Gutes Gelingen wünscht

BIG WHITE #6


----------



## Baldur (29. Juni 2006)

*AW: Seelachsfilet auf Grill*

Jo, 


dann mal vielen herzlichen Dank für die Tipps. Klingt wirlich lecker *wasserimmundzusammenlauf*


Baldur


----------



## Tosch75 (7. Juli 2006)

*AW: Seelachsfilet auf Grill*

Ich grille Dorsch, also sollte es auch mit fast jedem anderen Fisch gehen. 

Ich tupfe die Filets mit Haushaltspapier trocken. Dann kommt ein bischen Salz, Pfeffer und Limonensaft ( Zitrone tut es auch ) auf die Filets.

 Zwiebelringe ( nach belieben ), ein bischen Knoblauch, rote Paprikastückchen ( in kleine Würfel geschnitten) , wer mag auch noch ein bischen frische Pepperoni ( für ganz scharfe)  und Kräuter der Provonce in die Alufolie geben, und das Filet damit bedecken.

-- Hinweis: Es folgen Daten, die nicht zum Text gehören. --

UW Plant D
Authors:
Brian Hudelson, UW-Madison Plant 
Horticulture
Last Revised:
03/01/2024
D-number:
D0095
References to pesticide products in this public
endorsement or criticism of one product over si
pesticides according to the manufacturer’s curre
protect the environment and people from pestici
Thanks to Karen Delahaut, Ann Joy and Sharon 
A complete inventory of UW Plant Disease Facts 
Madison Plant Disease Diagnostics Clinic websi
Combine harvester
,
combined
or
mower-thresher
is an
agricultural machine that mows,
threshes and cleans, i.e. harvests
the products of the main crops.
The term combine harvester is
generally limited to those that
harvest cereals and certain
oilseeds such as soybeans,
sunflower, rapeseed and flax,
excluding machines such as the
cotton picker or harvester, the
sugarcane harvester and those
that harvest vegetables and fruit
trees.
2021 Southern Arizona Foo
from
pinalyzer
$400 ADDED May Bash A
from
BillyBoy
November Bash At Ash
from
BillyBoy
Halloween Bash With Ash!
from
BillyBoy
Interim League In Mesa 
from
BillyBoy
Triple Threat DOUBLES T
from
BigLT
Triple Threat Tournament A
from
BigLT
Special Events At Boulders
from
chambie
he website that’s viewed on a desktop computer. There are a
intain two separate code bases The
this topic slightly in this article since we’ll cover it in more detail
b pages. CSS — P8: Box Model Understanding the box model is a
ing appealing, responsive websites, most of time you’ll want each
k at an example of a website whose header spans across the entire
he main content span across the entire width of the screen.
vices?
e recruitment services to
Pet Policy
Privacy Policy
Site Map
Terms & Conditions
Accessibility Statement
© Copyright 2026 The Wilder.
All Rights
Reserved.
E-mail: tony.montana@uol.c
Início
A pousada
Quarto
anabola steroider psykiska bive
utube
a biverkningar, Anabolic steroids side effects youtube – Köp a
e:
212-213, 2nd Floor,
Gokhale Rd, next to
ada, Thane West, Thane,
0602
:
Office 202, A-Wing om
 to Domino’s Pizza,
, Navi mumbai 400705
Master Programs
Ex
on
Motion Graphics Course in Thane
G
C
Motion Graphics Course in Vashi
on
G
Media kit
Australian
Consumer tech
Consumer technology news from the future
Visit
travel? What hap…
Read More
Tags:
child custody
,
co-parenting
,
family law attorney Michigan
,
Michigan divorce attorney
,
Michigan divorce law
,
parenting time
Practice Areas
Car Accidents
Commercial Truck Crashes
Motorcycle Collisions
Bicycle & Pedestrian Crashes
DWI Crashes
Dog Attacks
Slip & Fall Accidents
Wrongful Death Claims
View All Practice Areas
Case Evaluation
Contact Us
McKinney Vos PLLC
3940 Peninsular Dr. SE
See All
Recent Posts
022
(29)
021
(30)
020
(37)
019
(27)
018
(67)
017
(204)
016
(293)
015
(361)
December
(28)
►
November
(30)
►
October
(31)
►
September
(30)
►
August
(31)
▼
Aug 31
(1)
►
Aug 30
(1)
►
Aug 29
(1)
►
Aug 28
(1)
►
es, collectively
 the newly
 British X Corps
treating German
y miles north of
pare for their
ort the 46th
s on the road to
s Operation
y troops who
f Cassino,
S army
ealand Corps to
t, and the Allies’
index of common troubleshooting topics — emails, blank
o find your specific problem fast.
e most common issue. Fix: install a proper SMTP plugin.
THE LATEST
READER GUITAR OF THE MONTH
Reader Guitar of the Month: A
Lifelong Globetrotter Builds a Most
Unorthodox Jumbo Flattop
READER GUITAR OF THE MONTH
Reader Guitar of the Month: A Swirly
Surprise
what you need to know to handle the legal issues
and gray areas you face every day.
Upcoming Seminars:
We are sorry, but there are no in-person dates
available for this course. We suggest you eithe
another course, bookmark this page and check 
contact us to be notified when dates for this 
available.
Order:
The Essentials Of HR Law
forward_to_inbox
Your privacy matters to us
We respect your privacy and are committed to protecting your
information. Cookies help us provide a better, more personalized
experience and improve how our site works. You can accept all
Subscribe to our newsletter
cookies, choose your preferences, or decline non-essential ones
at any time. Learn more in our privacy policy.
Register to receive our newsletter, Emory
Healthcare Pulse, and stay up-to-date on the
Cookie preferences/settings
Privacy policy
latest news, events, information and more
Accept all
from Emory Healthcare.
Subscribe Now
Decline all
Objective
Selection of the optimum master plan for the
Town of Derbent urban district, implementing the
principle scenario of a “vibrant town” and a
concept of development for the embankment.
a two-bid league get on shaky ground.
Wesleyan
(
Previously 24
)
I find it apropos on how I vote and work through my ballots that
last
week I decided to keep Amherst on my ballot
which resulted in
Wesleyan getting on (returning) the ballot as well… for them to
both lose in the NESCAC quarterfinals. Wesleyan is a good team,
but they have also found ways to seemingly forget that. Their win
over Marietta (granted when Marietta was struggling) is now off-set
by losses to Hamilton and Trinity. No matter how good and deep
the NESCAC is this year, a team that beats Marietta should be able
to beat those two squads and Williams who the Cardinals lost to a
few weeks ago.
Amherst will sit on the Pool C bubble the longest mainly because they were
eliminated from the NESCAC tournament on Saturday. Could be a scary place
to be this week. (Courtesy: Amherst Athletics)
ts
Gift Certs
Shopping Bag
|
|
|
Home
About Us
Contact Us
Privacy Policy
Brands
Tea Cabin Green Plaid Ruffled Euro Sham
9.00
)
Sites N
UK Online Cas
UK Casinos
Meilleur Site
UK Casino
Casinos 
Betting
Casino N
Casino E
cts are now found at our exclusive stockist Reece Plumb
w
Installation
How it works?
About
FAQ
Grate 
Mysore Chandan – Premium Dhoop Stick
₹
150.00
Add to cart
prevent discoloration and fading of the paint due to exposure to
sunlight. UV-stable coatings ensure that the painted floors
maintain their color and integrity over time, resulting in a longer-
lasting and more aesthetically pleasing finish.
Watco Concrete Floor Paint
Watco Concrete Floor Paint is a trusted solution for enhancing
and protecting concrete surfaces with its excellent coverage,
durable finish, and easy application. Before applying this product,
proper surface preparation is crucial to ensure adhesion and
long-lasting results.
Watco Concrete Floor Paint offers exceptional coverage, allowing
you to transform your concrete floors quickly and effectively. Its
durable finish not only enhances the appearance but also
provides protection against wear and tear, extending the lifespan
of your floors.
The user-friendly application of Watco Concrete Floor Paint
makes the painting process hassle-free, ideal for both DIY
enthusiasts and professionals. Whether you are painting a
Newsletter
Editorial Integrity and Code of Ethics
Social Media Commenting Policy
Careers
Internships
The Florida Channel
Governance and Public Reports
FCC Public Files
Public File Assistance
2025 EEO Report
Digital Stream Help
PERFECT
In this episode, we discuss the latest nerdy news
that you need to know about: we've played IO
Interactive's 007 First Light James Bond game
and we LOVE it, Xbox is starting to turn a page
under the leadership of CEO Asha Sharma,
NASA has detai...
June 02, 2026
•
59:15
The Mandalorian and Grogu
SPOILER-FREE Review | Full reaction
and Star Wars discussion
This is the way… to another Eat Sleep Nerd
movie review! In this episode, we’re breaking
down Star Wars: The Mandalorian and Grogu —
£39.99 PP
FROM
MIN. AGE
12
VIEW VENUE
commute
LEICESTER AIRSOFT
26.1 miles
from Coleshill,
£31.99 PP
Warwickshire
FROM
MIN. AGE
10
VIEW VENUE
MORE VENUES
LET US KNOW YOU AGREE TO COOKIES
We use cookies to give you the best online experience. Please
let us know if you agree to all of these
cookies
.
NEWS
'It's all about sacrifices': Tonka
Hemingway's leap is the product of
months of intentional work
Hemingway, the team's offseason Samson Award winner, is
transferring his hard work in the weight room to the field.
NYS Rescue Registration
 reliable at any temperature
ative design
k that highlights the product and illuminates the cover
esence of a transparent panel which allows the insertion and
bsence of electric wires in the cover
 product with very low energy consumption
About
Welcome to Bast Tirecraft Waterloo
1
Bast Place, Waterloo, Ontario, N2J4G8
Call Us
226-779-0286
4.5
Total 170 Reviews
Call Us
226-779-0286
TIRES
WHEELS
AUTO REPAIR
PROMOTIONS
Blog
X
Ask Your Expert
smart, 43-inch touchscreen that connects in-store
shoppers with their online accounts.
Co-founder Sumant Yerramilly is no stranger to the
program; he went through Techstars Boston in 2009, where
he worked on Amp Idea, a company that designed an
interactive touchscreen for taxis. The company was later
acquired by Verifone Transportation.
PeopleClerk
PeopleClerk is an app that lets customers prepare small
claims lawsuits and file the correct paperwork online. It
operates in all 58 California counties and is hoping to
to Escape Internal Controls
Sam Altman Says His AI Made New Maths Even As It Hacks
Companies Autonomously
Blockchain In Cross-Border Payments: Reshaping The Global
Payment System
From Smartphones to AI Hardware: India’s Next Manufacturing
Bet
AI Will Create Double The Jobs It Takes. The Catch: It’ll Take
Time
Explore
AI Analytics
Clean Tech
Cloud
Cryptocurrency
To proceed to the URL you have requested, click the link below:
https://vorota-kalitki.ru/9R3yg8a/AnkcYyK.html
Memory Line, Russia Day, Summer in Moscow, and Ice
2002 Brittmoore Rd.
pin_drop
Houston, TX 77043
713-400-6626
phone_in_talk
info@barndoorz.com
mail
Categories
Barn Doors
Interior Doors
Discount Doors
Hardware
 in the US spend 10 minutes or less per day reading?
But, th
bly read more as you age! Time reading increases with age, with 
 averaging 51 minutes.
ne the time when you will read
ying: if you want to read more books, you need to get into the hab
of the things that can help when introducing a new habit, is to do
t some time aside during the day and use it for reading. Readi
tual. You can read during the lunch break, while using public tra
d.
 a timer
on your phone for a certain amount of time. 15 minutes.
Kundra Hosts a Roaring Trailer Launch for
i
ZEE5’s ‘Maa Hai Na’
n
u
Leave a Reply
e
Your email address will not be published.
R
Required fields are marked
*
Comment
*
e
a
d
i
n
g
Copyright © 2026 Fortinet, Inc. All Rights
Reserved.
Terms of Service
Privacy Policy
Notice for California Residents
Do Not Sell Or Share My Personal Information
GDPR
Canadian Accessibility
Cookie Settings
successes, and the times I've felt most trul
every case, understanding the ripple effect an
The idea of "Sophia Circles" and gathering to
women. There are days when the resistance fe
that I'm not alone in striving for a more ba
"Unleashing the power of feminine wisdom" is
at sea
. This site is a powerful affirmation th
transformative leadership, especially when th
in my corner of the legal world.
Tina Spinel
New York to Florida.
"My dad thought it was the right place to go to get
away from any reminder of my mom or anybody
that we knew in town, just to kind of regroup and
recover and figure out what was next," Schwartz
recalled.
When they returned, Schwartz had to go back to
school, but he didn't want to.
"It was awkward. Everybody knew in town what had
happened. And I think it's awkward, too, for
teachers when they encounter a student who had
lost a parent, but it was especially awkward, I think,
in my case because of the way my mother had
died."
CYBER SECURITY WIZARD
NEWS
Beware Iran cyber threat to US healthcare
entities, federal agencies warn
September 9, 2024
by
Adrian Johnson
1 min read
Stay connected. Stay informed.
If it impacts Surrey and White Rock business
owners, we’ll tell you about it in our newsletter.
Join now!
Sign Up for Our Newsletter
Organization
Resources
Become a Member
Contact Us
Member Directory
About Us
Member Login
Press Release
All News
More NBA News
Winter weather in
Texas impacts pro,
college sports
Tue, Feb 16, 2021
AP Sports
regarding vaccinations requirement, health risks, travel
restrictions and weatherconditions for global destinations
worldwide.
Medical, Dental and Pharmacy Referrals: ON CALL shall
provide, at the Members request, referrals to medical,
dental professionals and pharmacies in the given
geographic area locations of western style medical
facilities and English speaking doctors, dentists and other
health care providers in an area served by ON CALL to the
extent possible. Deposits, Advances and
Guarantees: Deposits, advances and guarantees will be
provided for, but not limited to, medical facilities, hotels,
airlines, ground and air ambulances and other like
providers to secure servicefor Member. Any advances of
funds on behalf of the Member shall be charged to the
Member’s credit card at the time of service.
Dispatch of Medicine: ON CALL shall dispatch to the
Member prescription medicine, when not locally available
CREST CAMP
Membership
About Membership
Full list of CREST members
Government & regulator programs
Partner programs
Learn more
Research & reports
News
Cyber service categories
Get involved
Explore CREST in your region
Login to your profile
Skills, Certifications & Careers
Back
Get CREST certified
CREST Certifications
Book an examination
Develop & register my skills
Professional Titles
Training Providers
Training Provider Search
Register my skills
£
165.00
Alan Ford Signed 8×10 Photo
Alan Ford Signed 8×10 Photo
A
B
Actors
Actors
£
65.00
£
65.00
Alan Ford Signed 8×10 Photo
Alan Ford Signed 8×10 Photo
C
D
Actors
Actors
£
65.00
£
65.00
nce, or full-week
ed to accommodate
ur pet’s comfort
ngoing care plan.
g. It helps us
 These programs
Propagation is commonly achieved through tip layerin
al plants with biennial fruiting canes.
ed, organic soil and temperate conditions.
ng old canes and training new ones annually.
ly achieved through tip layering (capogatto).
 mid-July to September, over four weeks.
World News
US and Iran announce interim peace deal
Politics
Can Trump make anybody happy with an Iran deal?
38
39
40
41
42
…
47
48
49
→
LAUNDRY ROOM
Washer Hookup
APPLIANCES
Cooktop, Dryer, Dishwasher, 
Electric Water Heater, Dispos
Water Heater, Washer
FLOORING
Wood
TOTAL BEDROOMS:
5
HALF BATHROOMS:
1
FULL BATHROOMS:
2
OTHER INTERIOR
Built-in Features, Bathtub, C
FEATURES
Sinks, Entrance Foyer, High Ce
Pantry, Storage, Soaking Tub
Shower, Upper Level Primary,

Dann das ganze mit mit Olivenöl beträufeln, und die Folie verschließen. 

Das ganze braucht so ca 15-20 min. 

Wenn das Filet fertig ist, kann man den Saft wunderbar mit Baguette " stippen" und das Zwiebel-Paprika Gemüse schmeckt absolut lecker zum Fisch.

Ist zwar ein recht einfaches Rezept das schnell zu machen ist, aber trotzdem sehr lecker.

Alles zusammen ist wirklich super lecker


----------